▸ **WHAT IS EXPECTED**: Restate the records in full, keeping every word as it is.

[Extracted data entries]
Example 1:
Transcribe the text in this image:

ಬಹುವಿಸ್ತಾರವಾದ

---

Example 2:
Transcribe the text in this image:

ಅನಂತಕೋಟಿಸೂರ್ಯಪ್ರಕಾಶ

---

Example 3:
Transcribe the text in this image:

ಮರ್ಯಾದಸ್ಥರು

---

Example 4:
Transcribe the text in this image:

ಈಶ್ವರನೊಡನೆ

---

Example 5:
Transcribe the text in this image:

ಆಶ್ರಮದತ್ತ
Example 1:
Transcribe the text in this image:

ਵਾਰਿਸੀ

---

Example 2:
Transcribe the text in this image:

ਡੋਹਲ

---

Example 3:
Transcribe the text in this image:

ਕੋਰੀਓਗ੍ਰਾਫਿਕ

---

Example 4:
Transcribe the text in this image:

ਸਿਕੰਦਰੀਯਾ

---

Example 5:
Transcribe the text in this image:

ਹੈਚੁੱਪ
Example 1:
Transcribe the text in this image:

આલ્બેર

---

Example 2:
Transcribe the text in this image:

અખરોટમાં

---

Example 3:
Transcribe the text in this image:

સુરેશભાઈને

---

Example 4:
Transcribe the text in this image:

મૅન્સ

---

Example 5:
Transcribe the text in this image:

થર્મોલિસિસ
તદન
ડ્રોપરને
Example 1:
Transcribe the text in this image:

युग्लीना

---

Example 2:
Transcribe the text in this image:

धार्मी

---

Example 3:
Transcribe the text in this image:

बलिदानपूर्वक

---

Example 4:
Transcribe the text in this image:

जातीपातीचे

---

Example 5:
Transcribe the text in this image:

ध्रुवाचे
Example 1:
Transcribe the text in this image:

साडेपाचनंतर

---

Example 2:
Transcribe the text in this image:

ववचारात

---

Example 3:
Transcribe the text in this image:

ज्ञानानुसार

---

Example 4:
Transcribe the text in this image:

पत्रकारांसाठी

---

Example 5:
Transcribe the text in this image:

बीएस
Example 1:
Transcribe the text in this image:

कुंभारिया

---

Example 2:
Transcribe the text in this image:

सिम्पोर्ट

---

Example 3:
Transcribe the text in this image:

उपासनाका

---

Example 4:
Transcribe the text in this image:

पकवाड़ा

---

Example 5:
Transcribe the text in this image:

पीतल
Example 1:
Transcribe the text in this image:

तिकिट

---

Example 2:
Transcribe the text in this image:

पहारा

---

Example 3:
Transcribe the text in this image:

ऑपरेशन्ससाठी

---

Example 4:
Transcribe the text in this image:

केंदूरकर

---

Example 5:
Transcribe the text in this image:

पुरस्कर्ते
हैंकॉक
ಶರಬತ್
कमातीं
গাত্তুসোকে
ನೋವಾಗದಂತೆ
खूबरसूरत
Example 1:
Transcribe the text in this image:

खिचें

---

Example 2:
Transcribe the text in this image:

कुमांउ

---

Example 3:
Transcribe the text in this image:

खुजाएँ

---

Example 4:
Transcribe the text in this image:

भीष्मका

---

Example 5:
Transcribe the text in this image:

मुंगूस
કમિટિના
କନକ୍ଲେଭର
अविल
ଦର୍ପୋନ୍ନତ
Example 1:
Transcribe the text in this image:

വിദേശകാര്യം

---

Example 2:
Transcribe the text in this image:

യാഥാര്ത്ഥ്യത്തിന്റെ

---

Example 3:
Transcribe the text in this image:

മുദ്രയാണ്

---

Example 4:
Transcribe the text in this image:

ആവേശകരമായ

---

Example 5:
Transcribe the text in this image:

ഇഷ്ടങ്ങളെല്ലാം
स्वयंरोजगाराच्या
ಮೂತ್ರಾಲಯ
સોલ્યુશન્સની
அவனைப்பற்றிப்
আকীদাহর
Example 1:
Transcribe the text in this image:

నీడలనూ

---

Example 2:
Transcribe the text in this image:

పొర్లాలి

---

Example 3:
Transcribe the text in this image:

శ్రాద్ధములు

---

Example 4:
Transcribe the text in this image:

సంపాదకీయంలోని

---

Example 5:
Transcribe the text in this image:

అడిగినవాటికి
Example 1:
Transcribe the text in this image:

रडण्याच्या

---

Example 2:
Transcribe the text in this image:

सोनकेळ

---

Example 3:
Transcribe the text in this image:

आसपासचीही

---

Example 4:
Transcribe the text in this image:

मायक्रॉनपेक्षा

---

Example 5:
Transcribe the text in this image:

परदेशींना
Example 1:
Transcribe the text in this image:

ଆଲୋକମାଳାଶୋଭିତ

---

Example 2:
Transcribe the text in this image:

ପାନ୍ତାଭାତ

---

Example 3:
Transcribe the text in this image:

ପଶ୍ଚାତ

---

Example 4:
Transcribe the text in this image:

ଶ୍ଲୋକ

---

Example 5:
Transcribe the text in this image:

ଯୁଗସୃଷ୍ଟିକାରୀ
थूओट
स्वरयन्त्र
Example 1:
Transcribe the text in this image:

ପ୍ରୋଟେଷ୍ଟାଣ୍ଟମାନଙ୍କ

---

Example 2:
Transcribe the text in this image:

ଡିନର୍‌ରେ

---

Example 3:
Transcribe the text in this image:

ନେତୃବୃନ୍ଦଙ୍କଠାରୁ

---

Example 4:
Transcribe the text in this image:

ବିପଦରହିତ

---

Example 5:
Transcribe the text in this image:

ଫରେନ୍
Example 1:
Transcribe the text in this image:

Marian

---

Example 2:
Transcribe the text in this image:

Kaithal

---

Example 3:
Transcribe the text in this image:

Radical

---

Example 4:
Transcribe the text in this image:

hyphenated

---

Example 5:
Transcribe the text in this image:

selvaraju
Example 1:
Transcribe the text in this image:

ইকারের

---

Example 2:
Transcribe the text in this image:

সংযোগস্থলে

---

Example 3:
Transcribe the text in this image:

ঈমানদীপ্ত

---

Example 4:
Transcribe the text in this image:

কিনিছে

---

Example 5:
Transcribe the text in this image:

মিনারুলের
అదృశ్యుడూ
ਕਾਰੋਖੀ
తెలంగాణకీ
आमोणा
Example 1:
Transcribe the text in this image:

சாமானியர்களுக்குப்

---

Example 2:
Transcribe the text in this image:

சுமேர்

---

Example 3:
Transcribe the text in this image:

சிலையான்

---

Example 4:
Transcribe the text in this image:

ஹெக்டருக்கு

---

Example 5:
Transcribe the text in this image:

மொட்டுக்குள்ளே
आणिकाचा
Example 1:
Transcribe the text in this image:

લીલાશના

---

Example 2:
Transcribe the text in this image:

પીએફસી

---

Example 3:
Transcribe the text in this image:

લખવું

▸ **YOUR RESPONSE**:
Example 1:
Transcribe the text in this image:

ಬಹುವಿಸ್ತಾರವಾದ

---

Example 2:
Transcribe the text in this image:

ಅನಂತಕೋಟಿಸೂರ್ಯಪ್ರಕಾಶ

---

Example 3:
Transcribe the text in this image:

ಮರ್ಯಾದಸ್ಥರು

---

Example 4:
Transcribe the text in this image:

ಈಶ್ವರನೊಡನೆ

---

Example 5:
Transcribe the text in this image:

ಆಶ್ರಮದತ್ತ
Example 1:
Transcribe the text in this image:

ਵਾਰਿਸੀ

---

Example 2:
Transcribe the text in this image:

ਡੋਹਲ

---

Example 3:
Transcribe the text in this image:

ਕੋਰੀਓਗ੍ਰਾਫਿਕ

---

Example 4:
Transcribe the text in this image:

ਸਿਕੰਦਰੀਯਾ

---

Example 5:
Transcribe the text in this image:

ਹੈਚੁੱਪ
Example 1:
Transcribe the text in this image:

આલ્બેર

---

Example 2:
Transcribe the text in this image:

અખરોટમાં

---

Example 3:
Transcribe the text in this image:

સુરેશભાઈને

---

Example 4:
Transcribe the text in this image:

મૅન્સ

---

Example 5:
Transcribe the text in this image:

થર્મોલિસિસ
તદન
ડ્રોપરને
Example 1:
Transcribe the text in this image:

युग्लीना

---

Example 2:
Transcribe the text in this image:

धार्मी

---

Example 3:
Transcribe the text in this image:

बलिदानपूर्वक

---

Example 4:
Transcribe the text in this image:

जातीपातीचे

---

Example 5:
Transcribe the text in this image:

ध्रुवाचे
Example 1:
Transcribe the text in this image:

साडेपाचनंतर

---

Example 2:
Transcribe the text in this image:

ववचारात

---

Example 3:
Transcribe the text in this image:

ज्ञानानुसार

---

Example 4:
Transcribe the text in this image:

पत्रकारांसाठी

---

Example 5:
Transcribe the text in this image:

बीएस
Example 1:
Transcribe the text in this image:

कुंभारिया

---

Example 2:
Transcribe the text in this image:

सिम्पोर्ट

---

Example 3:
Transcribe the text in this image:

उपासनाका

---

Example 4:
Transcribe the text in this image:

पकवाड़ा

---

Example 5:
Transcribe the text in this image:

पीतल
Example 1:
Transcribe the text in this image:

तिकिट

---

Example 2:
Transcribe the text in this image:

पहारा

---

Example 3:
Transcribe the text in this image:

ऑपरेशन्ससाठी

---

Example 4:
Transcribe the text in this image:

केंदूरकर

---

Example 5:
Transcribe the text in this image:

पुरस्कर्ते
हैंकॉक
ಶರಬತ್
कमातीं
গাত্তুসোকে
ನೋವಾಗದಂತೆ
खूबरसूरत
Example 1:
Transcribe the text in this image:

खिचें

---

Example 2:
Transcribe the text in this image:

कुमांउ

---

Example 3:
Transcribe the text in this image:

खुजाएँ

---

Example 4:
Transcribe the text in this image:

भीष्मका

---

Example 5:
Transcribe the text in this image:

मुंगूस
કમિટિના
କନକ୍ଲେଭର
अविल
ଦର୍ପୋନ୍ନତ
Example 1:
Transcribe the text in this image:

വിദേശകാര്യം

---

Example 2:
Transcribe the text in this image:

യാഥാര്ത്ഥ്യത്തിന്റെ

---

Example 3:
Transcribe the text in this image:

മുദ്രയാണ്

---

Example 4:
Transcribe the text in this image:

ആവേശകരമായ

---

Example 5:
Transcribe the text in this image:

ഇഷ്ടങ്ങളെല്ലാം
स्वयंरोजगाराच्या
ಮೂತ್ರಾಲಯ
સોલ્યુશન્સની
அவனைப்பற்றிப்
আকীদাহর
Example 1:
Transcribe the text in this image:

నీడలనూ

---

Example 2:
Transcribe the text in this image:

పొర్లాలి

---

Example 3:
Transcribe the text in this image:

శ్రాద్ధములు

---

Example 4:
Transcribe the text in this image:

సంపాదకీయంలోని

---

Example 5:
Transcribe the text in this image:

అడిగినవాటికి
Example 1:
Transcribe the text in this image:

रडण्याच्या

---

Example 2:
Transcribe the text in this image:

सोनकेळ

---

Example 3:
Transcribe the text in this image:

आसपासचीही

---

Example 4:
Transcribe the text in this image:

मायक्रॉनपेक्षा

---

Example 5:
Transcribe the text in this image:

परदेशींना
Example 1:
Transcribe the text in this image:

ଆଲୋକମାଳାଶୋଭିତ

---

Example 2:
Transcribe the text in this image:

ପାନ୍ତାଭାତ

---

Example 3:
Transcribe the text in this image:

ପଶ୍ଚାତ

---

Example 4:
Transcribe the text in this image:

ଶ୍ଲୋକ

---

Example 5:
Transcribe the text in this image:

ଯୁଗସୃଷ୍ଟିକାରୀ
थूओट
स्वरयन्त्र
Example 1:
Transcribe the text in this image:

ପ୍ରୋଟେଷ୍ଟାଣ୍ଟମାନଙ୍କ

---

Example 2:
Transcribe the text in this image:

ଡିନର୍‌ରେ

---

Example 3:
Transcribe the text in this image:

ନେତୃବୃନ୍ଦଙ୍କଠାରୁ

---

Example 4:
Transcribe the text in this image:

ବିପଦରହିତ

---

Example 5:
Transcribe the text in this image:

ଫରେନ୍
Example 1:
Transcribe the text in this image:

Marian

---

Example 2:
Transcribe the text in this image:

Kaithal

---

Example 3:
Transcribe the text in this image:

Radical

---

Example 4:
Transcribe the text in this image:

hyphenated

---

Example 5:
Transcribe the text in this image:

selvaraju
Example 1:
Transcribe the text in this image:

ইকারের

---

Example 2:
Transcribe the text in this image:

সংযোগস্থলে

---

Example 3:
Transcribe the text in this image:

ঈমানদীপ্ত

---

Example 4:
Transcribe the text in this image:

কিনিছে

---

Example 5:
Transcribe the text in this image:

মিনারুলের
అదృశ్యుడూ
ਕਾਰੋਖੀ
తెలంగాణకీ
आमोणा
Example 1:
Transcribe the text in this image:

சாமானியர்களுக்குப்

---

Example 2:
Transcribe the text in this image:

சுமேர்

---

Example 3:
Transcribe the text in this image:

சிலையான்

---

Example 4:
Transcribe the text in this image:

ஹெக்டருக்கு

---

Example 5:
Transcribe the text in this image:

மொட்டுக்குள்ளே
आणिकाचा
Example 1:
Transcribe the text in this image:

લીલાશના

---

Example 2:
Transcribe the text in this image:

પીએફસી

---

Example 3:
Transcribe the text in this image:

લખવું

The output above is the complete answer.